No matter what your budget, getting good value for your buck makes a difference. In a town where $40 entrees aren’t unusual, the White Barn Inn, Maine’s only five-star dining room and Relais & Chateau property, provides better R.O.I. then most other options.
The White Barn is most definitely not a budget option, but for those who can afford to drop $95 on a meal or can eek it out for a special occasion, this five-star, five-diamond, fine-dining restaurant delivers far more than it promises for its $95 (add $48 with wine pairings, $85 with reserve wine pairings) price tag, and that equals value. No, really!
• Ambiance: OK, I hate that word as much as you do, it’s so snooty, but let me tell you, the White Barn has it.

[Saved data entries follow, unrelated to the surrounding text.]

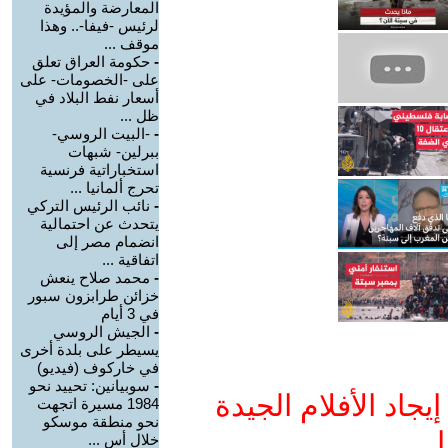
المعارضة والمؤيدة
لرئيس -فيفا-.. وهذا
موقف ...
-
حكومة العراق تعلق
على -الخصومات- على
أسعار نفط البلاد في
ظل ...
-
-البيت الروسي-
ببرلين- شبهات
استخباراتية فرنسية
تحرج ألمانيا ...
-
نائب الرئيس التركي
يتحدث عن احتمالية
انضمام مصر إلى
اتفاقية ...
-
محمد صلاح ينعش
خزائن طرابزون سبور
في 3 أيام
-
الجيش الروسي
يسيطر على بلدة أخرى
في خاركوف (فيديو)
-
سوبيانين: تحييد نحو
جاد الأفلام الجيدة
1984 مسيرة اتجهت
نحو منطقة موسكو
ا
خلال أس ...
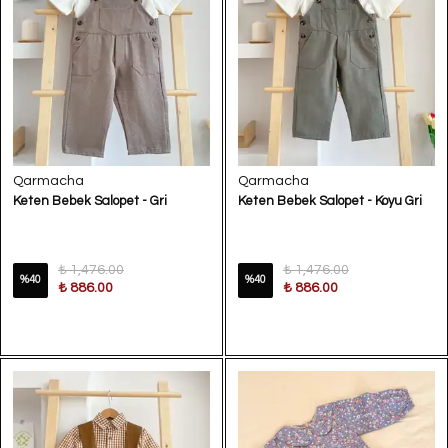
Qarmacha
Qarmacha
Keten Bebek Salopet - Gri
Keten Bebek Salopet - Koyu Gri
₺ 1,476.00
₺ 1,476.00
%
40
%
40
₺ 886.00
₺ 886.00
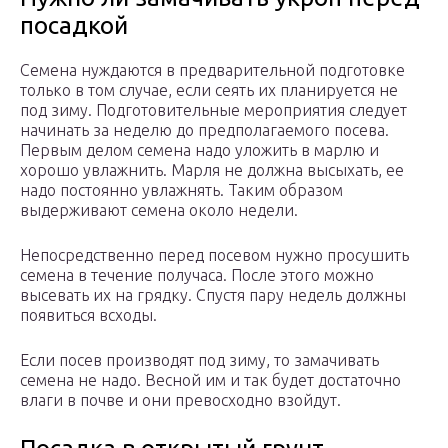
посадкой
Семена нуждаются в предварительной подготовке
только в том случае, если сеять их планируется не
под зиму. Подготовительные мероприятия следует
начинать за неделю до предполагаемого посева.
Первым делом семена надо уложить в марлю и
хорошо увлажнить. Марля не должна высыхать, ее
надо постоянно увлажнять. Таким образом
выдерживают семена около недели.
Непосредственно перед посевом нужно просушить
семена в течение получаса. После этого можно
высевать их на грядку. Спустя пару недель должны
появиться всходы.
Если посев производят под зиму, то замачивать
семена не надо. Весной им и так будет достаточно
влаги в почве и они превосходно взойдут.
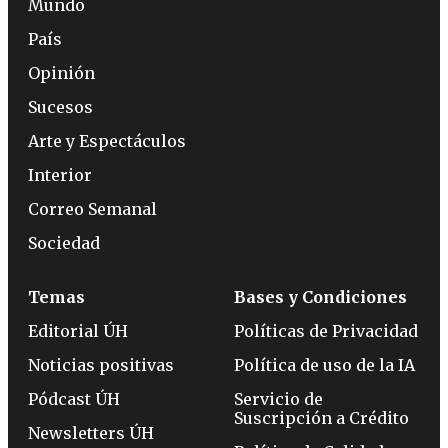
Mundo
País
Opinión
Sucesos
Arte y Espectáculos
Interior
Correo Semanal
Sociedad
Temas
Bases y Condiciones
Editorial ÚH
Políticas de Privacidad
Noticias positivas
Política de uso de la IA
Pódcast ÚH
Servicio de
Suscripción a Crédito
Newsletters ÚH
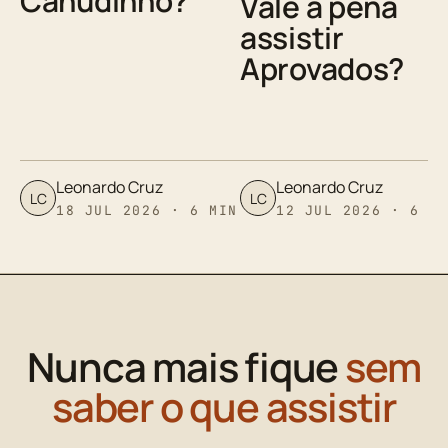
Canudinho?
Vale a pena
assistir
Aprovados?
Leonardo Cruz
Leonardo Cruz
LC
LC
18 JUL 2026 · 6 MIN
12 JUL 2026 · 6 M
Nunca mais fique
sem
saber o que assistir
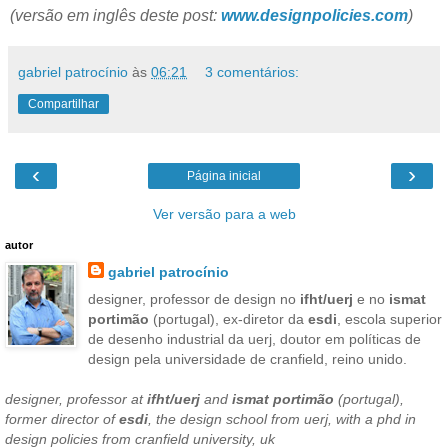
(versão em inglês deste post:
www.designpolicies.com
)
gabriel patrocínio
às
06:21
3 comentários:
Compartilhar
‹
›
Página inicial
Ver versão para a web
autor
gabriel patrocínio
designer, professor de design no
ifht/uerj
e no
ismat
portimão
(portugal), ex-diretor da
esdi
, escola superior
de desenho industrial da uerj, doutor em políticas de
design pela universidade de cranfield, reino unido.
designer, professor at
ifht/uerj
and
ismat portimão
(portugal),
former director of
esdi
, the design school from uerj, with a phd in
design policies from cranfield university, uk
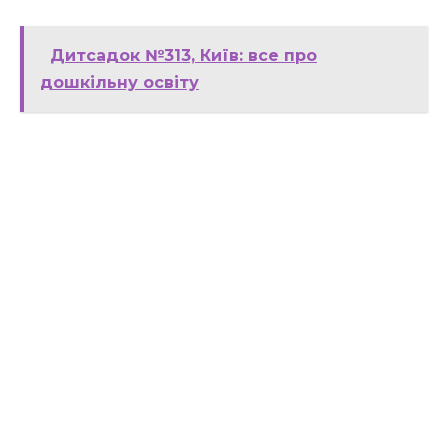
Дитсадок №313, Київ: все про
дошкільну освіту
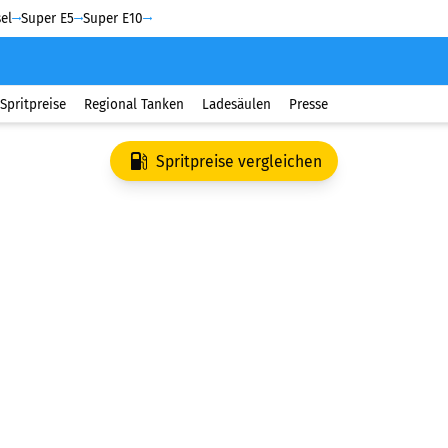
el
Super E5
Super E10
Spritpreise
Regional Tanken
Ladesäulen
Presse
Spritpreise vergleichen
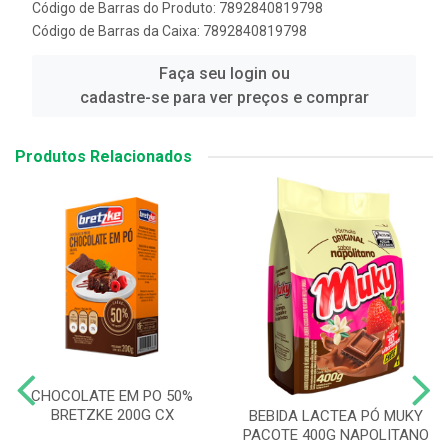
Código de Barras do Produto: 7892840819798
Código de Barras da Caixa: 7892840819798
Faça seu login ou
cadastre-se para ver preços e comprar
Produtos Relacionados
CHOCOLATE EM PO 50%
BRETZKE 200G CX
BEBIDA LACTEA PÓ MUKY
PACOTE 400G NAPOLITANO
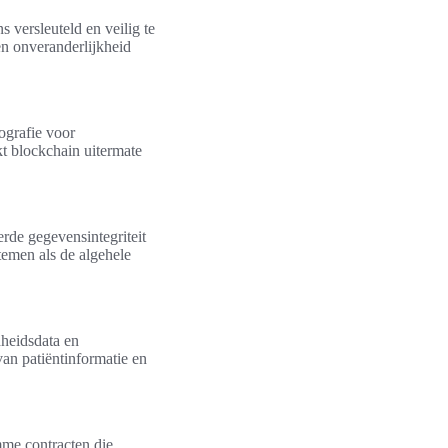
 versleuteld en veilig te
en onveranderlijkheid
ografie voor
t blockchain uitermate
erde gegevensintegriteit
temen als de algehele
heidsdata en
van patiëntinformatie en
mme contracten die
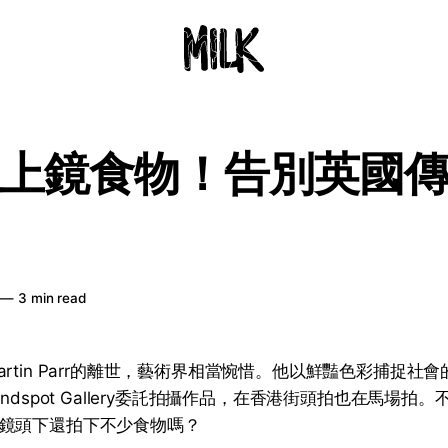
上鏡食物！告別英國
—
3 min read
rtin Parr的離世，藝術界相當惋惜。他以鮮豔色彩捕捉社會
indspot Gallery委託拍攝作品，在香港街頭拍也在馬場拍
鏡頭下還拍下不少食物嗎？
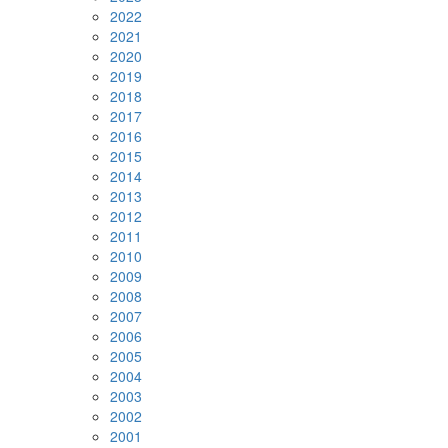
2022
2021
2020
2019
2018
2017
2016
2015
2014
2013
2012
2011
2010
2009
2008
2007
2006
2005
2004
2003
2002
2001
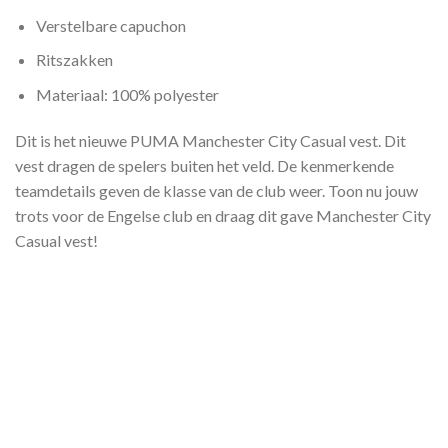
Verstelbare capuchon
Ritszakken
Materiaal: 100% polyester
Dit is het nieuwe PUMA Manchester City Casual vest. Dit
vest dragen de spelers buiten het veld. De kenmerkende
teamdetails geven de klasse van de club weer. Toon nu jouw
trots voor de Engelse club en draag dit gave Manchester City
Casual vest!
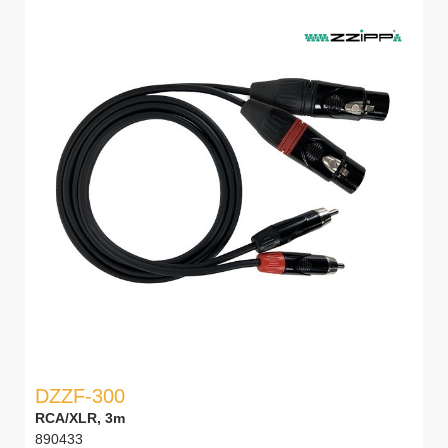
DZZF-300
RCA/XLR, 3m
890433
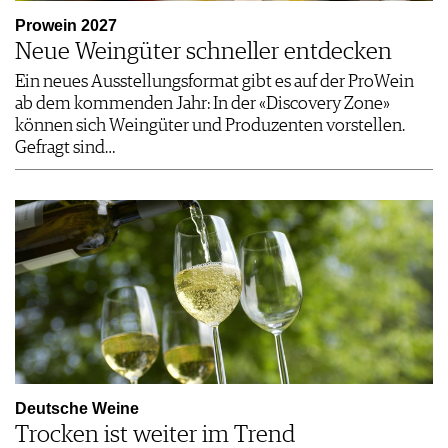
Prowein 2027
Neue Weingüter schneller entdecken
Ein neues Ausstellungsformat gibt es auf der ProWein
ab dem kommenden Jahr: In der «Discovery Zone»
können sich Weingüter und Produzenten vorstellen.
Gefragt sind…
Deutsche Weine
Trocken ist weiter im Trend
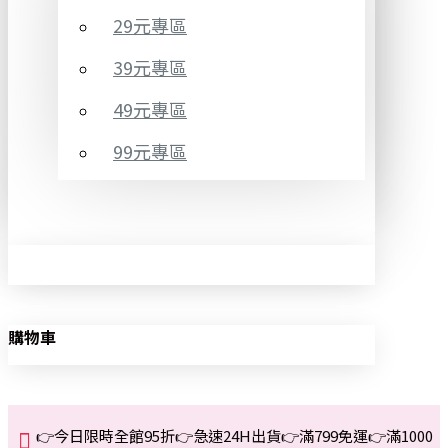
29元專區
39元專區
49元專區
99元專區
購物車
👉今日限時全館95折👉急速24H出貨👉滿799免運👉滿1000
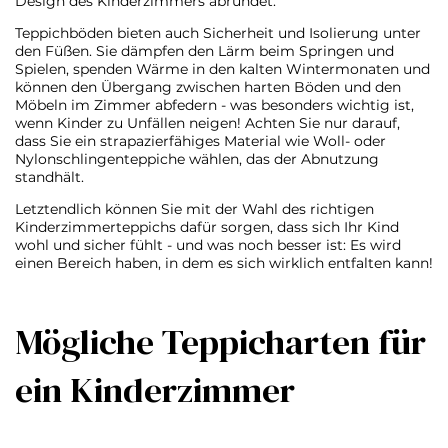
Design des Kinderzimmers abrundet.
Teppichböden bieten auch Sicherheit und Isolierung unter
den Füßen. Sie dämpfen den Lärm beim Springen und
Spielen, spenden Wärme in den kalten Wintermonaten und
können den Übergang zwischen harten Böden und den
Möbeln im Zimmer abfedern - was besonders wichtig ist,
wenn Kinder zu Unfällen neigen! Achten Sie nur darauf,
dass Sie ein strapazierfähiges Material wie Woll- oder
Nylonschlingenteppiche wählen, das der Abnutzung
standhält.
Letztendlich können Sie mit der Wahl des richtigen
Kinderzimmerteppichs dafür sorgen, dass sich Ihr Kind
wohl und sicher fühlt - und was noch besser ist: Es wird
einen Bereich haben, in dem es sich wirklich entfalten kann!
Mögliche Teppicharten für
ein Kinderzimmer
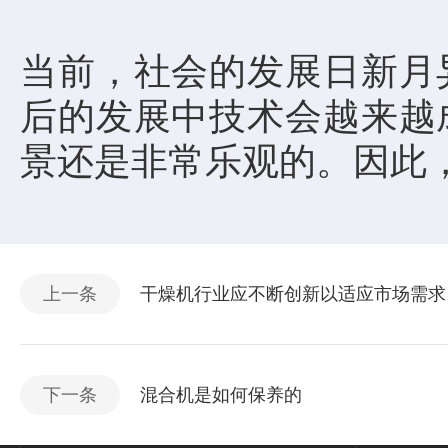
当前，社会的发展日新月
后的发展中技术会越来越
景还是非常乐观的。因此
上一条
干燥机行业应不断创新以适应市场需求
下一条
混合机是如何保养的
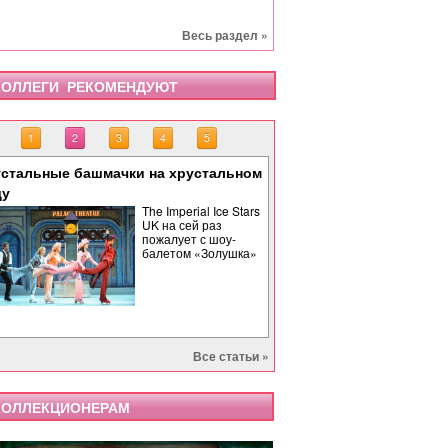
Весь раздел »
ОЛЛЕГИ РЕКОМЕНДУЮТ
1
2
3
4
5
стальные башмачки на хрустальном
«Тоска» завершает опе
«Бах. Революционная 
«Саломея» в Израильс
Палиндром: музыкальн
ду
времени
The Imperial Ice Stars
UK на сей раз
пожалует с шоу-
балетом «Золушка»
Все статьи »
ОЛЛЕКЦИОНЕРАМ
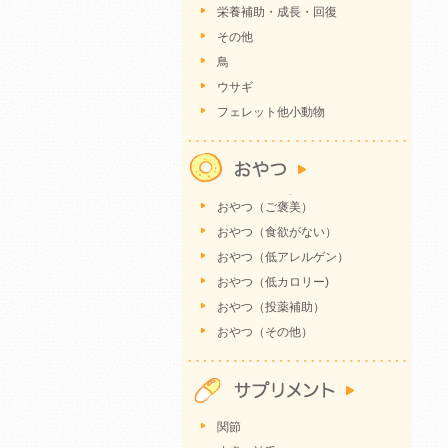
栄養補助・成長・回復
その他
鳥
ウサギ
フェレット他小動物
おやつ（ご褒美）
おやつ（食欲がない）
おやつ（低アレルゲン）
おやつ（低カロリー)
おやつ（投薬補助）
おやつ（その他）
関節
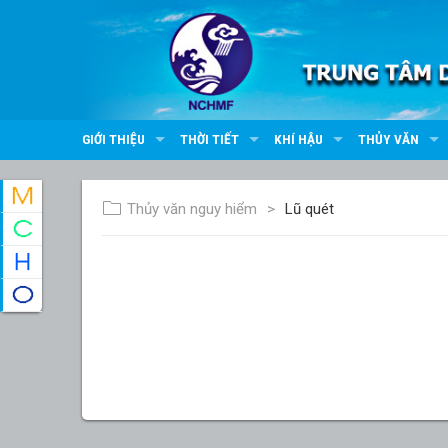
GIỚI THIỆU
THỜI TIẾT
KHÍ HẬU
THỦY VĂN
Thủy văn nguy hiểm
Lũ quét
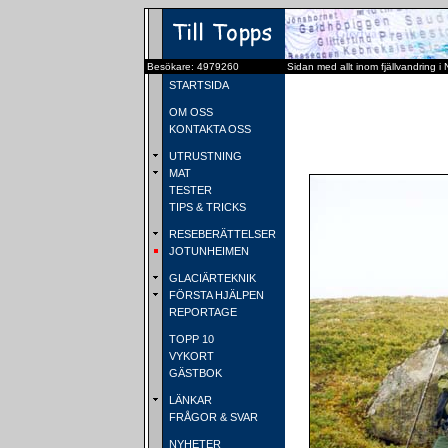
Besökare: 4979260
Sidan med allt inom fjällvandring i
STARTSIDA
OM OSS
KONTAKTA OSS
UTRUSTNING
MAT
TESTER
TIPS & TRICKS
RESEBERÄTTELSER
JOTUNHEIMEN
GLACIÄRTEKNIK
FÖRSTA HJÄLPEN
REPORTAGE
TOPP 10
VYKORT
GÄSTBOK
LÄNKAR
FRÅGOR & SVAR
NYHETER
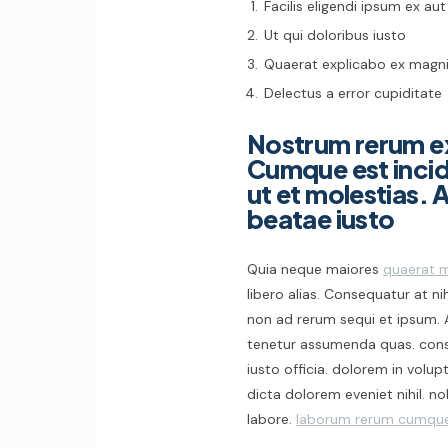
Facilis eligendi ipsum ex aut
Ut qui doloribus iusto
Quaerat explicabo ex magn
Delectus a error cupiditate
Nostrum rerum e
Cumque est incid
ut et molestias. 
beatae iusto
Quia neque maiores
quaerat m
libero alias. Consequatur at ni
non ad rerum sequi et ipsum. A
tenetur assumenda quas. cons
iusto officia. dolorem in volup
dicta dolorem eveniet nihil. no
labore.
laborum rerum cumqu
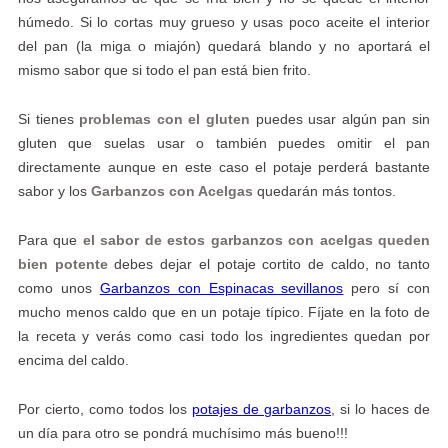
húmedo. Si lo cortas muy grueso y usas poco aceite el interior
del pan (la miga o miajón) quedará blando y no aportará el
mismo sabor que si todo el pan está bien frito.
Si tienes
problemas con el gluten
puedes usar algún pan sin
gluten que suelas usar o también puedes omitir el pan
directamente aunque en este caso el potaje perderá bastante
sabor y los
Garbanzos con Acelgas
quedarán más tontos.
Para que
el sabor de estos garbanzos con acelgas queden
bien potente
debes dejar el potaje cortito de caldo, no tanto
como unos
Garbanzos con Espinacas sevillanos
pero sí con
mucho menos caldo que en un potaje típico. Fíjate en la foto de
la receta y verás como casi todo los ingredientes quedan por
encima del caldo.
Por cierto, como todos los
potajes de garbanzos
, si lo haces de
un día para otro se pondrá muchísimo más bueno!!!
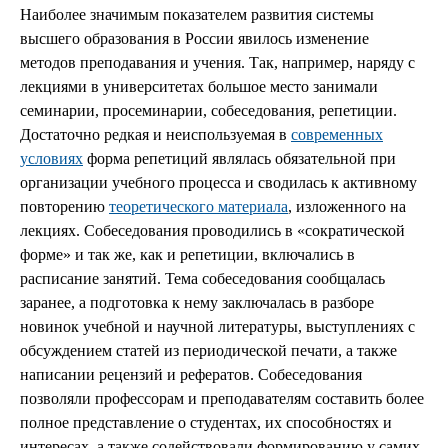
Наиболее значимым показателем развития системы
высшего образования в России явилось изменение
методов преподавания и учения. Так, например, наряду с
лекциями в университетах большое место занимали
семинарии, просеминарии, собеседования, репетиции.
Достаточно редкая и неиспользуемая в
современных
условиях
форма репетиций являлась обязательной при
организации учебного процесса и сводилась к активному
повторению
теоретического материала
, изложенного на
лекциях. Собеседования проводились в «сократической
форме» и так же, как и репетиции, включались в
расписание занятий. Тема собеседования сообщалась
заранее, а подготовка к нему заключалась в разборе
новинок учебной и научной литературы, выступлениях с
обсуждением статей из периодической печати, а также
написании рецензий и рефератов. Собеседования
позволяли профессорам и преподавателям составить более
полное представление о студентах, их способностях и
интересах, а также содействовали формированию у самих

Yes it’s a barn, and it retains the structure and roughness of a barn in its siding and beams, but it’s polished with white tableclothes, silver, glass and crystal, candlelight, soft piano music, fine art on the walls, and lovely silver ornamental critters on the tables. Walk in, and your eyes are drawn immediately to the humongous back wall window. Outside, tiers of flowers blossom, an explosion of color that’s front and center.
• Dress: Gentlement must wear jackets. ‘Nuff said. That alone adds an element of class, of refinement, of subdued conversation (really!).
• Service: Waiters/waitresses and assistants in black and white move quickly, efficiently, and professionally around the room. They can answer any question thrown at them, whether about the food, the inn, the area. Water glasses are kept filled; napkins are folded when diners temporarily leave their chairs; plates are served to all diners simultaneously in a choreographed flourish. No one misses a beat. It’s spot on.
• Food: Classic fare with inspirations. Everything’s familiar, yet it’s not. It’s exciting, but not too so; intriguing, yet satisfying. Did I say delicious? Definitely that, too. Chef Jonathan Cartwright and his team change the menu weekly, but don’t get too carried away. Menu focuses on what’s fresh and seasonal, without being held hostage by local ingredients.
• Value: An amuse-bouche, a pre dessert, a post dessert, a tree of petit fours and chocolates weren’t included in the four-course meal’s description, but were included in the price. They’re daily gifts from the kitchen to diners, little extras that turn a four-course menu into a seven-course one, and a pricey splurge into one with value.
• Hint: Sure, it’s a bit like Cinderella retreating from the ball, but if you sleep across the street at the strictly functional Franciscan Monastery Guest House, you can balance the savings against the splurge.